— Work to be completed —
The answer must be an exact copy of the records, with every picture left out.
Supplied material section start
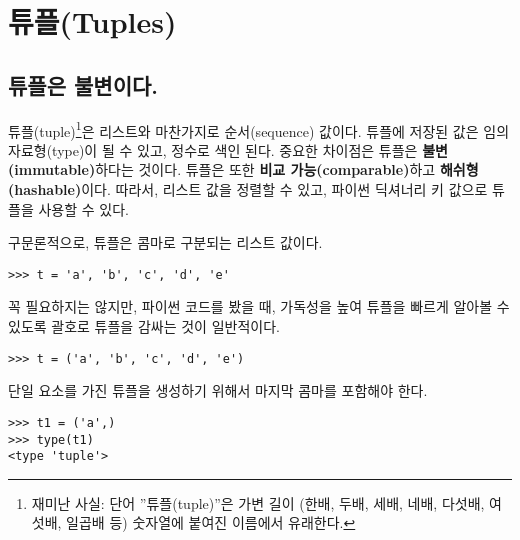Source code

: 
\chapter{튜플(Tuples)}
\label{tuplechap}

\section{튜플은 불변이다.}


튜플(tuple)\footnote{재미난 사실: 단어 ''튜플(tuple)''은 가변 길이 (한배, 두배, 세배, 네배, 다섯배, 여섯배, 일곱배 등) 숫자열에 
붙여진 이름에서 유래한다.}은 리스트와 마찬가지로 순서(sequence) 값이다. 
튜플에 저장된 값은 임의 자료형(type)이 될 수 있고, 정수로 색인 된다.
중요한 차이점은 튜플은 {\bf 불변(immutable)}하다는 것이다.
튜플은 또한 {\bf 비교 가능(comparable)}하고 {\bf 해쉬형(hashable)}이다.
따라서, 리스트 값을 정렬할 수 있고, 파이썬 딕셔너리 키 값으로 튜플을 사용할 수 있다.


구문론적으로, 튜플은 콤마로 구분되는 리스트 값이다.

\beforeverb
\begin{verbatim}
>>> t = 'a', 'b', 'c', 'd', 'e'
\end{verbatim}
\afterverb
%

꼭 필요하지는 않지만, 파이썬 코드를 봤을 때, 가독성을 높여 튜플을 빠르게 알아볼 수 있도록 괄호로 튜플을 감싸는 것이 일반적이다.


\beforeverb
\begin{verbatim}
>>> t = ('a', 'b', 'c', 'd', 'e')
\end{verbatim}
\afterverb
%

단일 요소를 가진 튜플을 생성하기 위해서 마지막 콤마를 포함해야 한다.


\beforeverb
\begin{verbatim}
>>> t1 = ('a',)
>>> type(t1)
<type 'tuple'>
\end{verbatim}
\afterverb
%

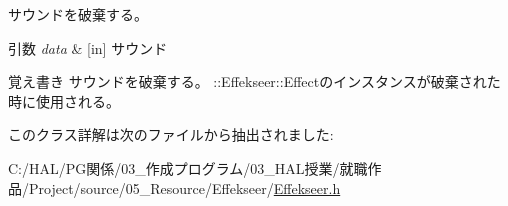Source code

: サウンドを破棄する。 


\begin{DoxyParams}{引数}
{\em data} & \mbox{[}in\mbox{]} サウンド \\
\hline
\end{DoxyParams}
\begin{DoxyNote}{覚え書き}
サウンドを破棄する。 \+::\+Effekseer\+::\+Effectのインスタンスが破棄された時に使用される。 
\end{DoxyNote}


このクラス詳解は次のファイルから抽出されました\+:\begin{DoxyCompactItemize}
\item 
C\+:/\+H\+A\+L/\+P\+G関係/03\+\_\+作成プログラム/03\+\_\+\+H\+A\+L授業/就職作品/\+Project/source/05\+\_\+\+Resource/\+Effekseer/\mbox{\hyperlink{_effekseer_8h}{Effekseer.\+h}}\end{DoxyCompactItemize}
Supplied material section end
— Final answer —
Source code

: 
\chapter{튜플(Tuples)}
\label{tuplechap}

\section{튜플은 불변이다.}


튜플(tuple)\footnote{재미난 사실: 단어 ''튜플(tuple)''은 가변 길이 (한배, 두배, 세배, 네배, 다섯배, 여섯배, 일곱배 등) 숫자열에 
붙여진 이름에서 유래한다.}은 리스트와 마찬가지로 순서(sequence) 값이다. 
튜플에 저장된 값은 임의 자료형(type)이 될 수 있고, 정수로 색인 된다.
중요한 차이점은 튜플은 {\bf 불변(immutable)}하다는 것이다.
튜플은 또한 {\bf 비교 가능(comparable)}하고 {\bf 해쉬형(hashable)}이다.
따라서, 리스트 값을 정렬할 수 있고, 파이썬 딕셔너리 키 값으로 튜플을 사용할 수 있다.


구문론적으로, 튜플은 콤마로 구분되는 리스트 값이다.

\beforeverb
\begin{verbatim}
>>> t = 'a', 'b', 'c', 'd', 'e'
\end{verbatim}
\afterverb
%

꼭 필요하지는 않지만, 파이썬 코드를 봤을 때, 가독성을 높여 튜플을 빠르게 알아볼 수 있도록 괄호로 튜플을 감싸는 것이 일반적이다.


\beforeverb
\begin{verbatim}
>>> t = ('a', 'b', 'c', 'd', 'e')
\end{verbatim}
\afterverb
%

단일 요소를 가진 튜플을 생성하기 위해서 마지막 콤마를 포함해야 한다.


\beforeverb
\begin{verbatim}
>>> t1 = ('a',)
>>> type(t1)
<type 'tuple'>
\end{verbatim}
\afterverb
%

Source code

: サウンドを破棄する。 


\begin{DoxyParams}{引数}
{\em data} & \mbox{[}in\mbox{]} サウンド \\
\hline
\end{DoxyParams}
\begin{DoxyNote}{覚え書き}
サウンドを破棄する。 \+::\+Effekseer\+::\+Effectのインスタンスが破棄された時に使用される。 
\end{DoxyNote}


このクラス詳解は次のファイルから抽出されました\+:\begin{DoxyCompactItemize}
\item 
C\+:/\+H\+A\+L/\+P\+G関係/03\+\_\+作成プログラム/03\+\_\+\+H\+A\+L授業/就職作品/\+Project/source/05\+\_\+\+Resource/\+Effekseer/\mbox{\hyperlink{_effekseer_8h}{Effekseer.\+h}}\end{DoxyCompactItemize}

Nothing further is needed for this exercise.